→ **Data to use**:

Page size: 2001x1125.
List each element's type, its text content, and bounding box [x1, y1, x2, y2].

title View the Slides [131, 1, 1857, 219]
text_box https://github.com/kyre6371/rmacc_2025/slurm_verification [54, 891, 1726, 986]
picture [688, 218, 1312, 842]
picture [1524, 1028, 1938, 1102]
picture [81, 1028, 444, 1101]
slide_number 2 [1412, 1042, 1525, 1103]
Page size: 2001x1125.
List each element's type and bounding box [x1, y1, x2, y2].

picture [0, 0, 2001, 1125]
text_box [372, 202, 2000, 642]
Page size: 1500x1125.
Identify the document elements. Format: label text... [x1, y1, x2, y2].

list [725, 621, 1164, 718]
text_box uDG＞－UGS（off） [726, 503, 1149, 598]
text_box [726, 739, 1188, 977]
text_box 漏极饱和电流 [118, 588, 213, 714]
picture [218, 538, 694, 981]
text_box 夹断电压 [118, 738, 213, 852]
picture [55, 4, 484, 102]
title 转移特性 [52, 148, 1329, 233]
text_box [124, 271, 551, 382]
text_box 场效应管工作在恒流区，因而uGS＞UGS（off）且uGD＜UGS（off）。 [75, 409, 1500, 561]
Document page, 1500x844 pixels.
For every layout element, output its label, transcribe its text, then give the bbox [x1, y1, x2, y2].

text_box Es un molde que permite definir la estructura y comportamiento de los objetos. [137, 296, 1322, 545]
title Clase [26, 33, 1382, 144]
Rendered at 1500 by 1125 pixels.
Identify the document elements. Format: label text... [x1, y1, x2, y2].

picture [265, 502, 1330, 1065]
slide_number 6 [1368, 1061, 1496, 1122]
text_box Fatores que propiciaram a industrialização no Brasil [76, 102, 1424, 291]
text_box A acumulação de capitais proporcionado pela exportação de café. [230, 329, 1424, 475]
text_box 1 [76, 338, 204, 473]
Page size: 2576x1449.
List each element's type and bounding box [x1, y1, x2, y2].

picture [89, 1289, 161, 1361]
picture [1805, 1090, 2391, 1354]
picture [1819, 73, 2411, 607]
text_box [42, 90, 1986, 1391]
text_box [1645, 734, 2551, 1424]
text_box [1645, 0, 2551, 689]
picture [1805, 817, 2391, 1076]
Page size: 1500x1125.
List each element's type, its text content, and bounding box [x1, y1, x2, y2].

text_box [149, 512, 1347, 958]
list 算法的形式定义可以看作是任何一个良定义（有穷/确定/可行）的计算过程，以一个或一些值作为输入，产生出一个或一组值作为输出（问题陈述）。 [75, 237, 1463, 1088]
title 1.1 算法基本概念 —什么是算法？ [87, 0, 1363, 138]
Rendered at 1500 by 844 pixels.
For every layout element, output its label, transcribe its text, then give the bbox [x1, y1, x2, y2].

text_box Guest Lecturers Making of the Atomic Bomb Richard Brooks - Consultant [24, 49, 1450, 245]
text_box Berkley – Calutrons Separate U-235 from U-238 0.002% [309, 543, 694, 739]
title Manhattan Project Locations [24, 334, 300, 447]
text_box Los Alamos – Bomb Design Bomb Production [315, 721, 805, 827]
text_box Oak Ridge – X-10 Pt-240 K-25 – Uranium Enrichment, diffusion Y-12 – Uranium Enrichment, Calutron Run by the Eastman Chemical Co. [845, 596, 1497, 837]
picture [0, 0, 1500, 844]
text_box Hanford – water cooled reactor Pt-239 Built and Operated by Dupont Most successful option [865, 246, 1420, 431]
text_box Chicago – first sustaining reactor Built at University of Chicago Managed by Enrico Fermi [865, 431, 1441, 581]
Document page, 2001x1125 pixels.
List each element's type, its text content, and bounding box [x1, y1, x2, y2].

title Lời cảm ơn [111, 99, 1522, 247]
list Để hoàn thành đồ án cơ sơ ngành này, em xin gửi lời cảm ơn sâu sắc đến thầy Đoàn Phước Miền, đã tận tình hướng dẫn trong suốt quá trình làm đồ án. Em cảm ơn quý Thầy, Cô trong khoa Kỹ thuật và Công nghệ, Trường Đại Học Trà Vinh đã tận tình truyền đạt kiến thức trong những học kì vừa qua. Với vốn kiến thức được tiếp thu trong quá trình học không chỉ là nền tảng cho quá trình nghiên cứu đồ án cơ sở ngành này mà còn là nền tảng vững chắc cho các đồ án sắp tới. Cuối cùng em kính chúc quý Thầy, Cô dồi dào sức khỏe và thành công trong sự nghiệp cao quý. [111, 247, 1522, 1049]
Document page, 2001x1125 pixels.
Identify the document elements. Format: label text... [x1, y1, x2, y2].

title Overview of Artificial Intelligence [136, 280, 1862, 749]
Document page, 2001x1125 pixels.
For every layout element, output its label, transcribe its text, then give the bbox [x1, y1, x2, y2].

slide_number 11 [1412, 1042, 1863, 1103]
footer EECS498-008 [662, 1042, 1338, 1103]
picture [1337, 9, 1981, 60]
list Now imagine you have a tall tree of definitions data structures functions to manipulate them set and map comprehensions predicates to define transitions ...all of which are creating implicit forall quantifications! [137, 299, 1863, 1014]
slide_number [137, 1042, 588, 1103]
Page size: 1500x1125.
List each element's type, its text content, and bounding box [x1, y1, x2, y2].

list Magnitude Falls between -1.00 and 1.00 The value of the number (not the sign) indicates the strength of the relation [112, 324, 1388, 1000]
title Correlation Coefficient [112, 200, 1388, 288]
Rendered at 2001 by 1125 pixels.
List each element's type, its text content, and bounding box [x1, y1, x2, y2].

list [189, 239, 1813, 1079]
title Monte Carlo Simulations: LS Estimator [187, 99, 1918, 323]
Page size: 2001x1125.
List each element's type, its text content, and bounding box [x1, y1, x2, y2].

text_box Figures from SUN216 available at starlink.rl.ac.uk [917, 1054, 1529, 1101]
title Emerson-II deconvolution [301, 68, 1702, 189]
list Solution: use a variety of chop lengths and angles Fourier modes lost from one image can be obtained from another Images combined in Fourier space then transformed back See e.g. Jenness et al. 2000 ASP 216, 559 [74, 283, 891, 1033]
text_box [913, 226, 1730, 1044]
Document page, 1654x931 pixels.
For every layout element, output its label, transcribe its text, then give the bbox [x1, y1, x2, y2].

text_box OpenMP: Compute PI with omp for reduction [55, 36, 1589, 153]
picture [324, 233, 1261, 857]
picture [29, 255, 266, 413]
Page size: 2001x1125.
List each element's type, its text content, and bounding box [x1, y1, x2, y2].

→ **What is expected**: Find how many lines in the entries above use the word "Rendered". Write the number alone.

→ **Answer section**: 3